** start **

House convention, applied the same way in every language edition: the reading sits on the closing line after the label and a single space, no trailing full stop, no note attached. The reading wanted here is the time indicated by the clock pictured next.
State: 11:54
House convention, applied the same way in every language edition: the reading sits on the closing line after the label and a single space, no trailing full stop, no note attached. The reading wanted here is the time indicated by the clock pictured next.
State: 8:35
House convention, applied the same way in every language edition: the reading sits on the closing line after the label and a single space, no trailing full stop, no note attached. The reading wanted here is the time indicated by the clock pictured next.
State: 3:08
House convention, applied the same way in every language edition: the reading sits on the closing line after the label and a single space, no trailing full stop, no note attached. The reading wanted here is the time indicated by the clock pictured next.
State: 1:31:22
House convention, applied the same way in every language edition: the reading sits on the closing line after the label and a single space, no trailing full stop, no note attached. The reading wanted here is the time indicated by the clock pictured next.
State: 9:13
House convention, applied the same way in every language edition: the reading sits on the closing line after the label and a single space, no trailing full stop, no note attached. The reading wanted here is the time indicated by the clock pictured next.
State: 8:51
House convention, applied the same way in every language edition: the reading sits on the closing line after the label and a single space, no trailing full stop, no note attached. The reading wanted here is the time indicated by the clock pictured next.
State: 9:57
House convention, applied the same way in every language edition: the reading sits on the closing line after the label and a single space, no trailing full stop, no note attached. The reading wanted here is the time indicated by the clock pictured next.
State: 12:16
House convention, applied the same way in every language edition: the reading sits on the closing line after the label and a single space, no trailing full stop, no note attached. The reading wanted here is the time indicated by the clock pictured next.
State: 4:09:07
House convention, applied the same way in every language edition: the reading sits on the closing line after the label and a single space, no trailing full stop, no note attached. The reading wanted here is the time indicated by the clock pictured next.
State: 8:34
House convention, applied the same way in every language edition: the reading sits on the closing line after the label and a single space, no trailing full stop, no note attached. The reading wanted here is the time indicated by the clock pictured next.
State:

** end **

→ THE TASK
Put the lines of the listing, from its first line through the line containing "State: 11:54", into a JSON list of strings with one string per line and blank lines omitted.

→ FULL OUTPUT
[
  "House convention, applied the same way in every language edition: the reading sits on the closing line after the label and a single space, no trailing full stop, no note attached. The reading wanted here is the time indicated by the clock pictured next.",
  "State: 11:54"
]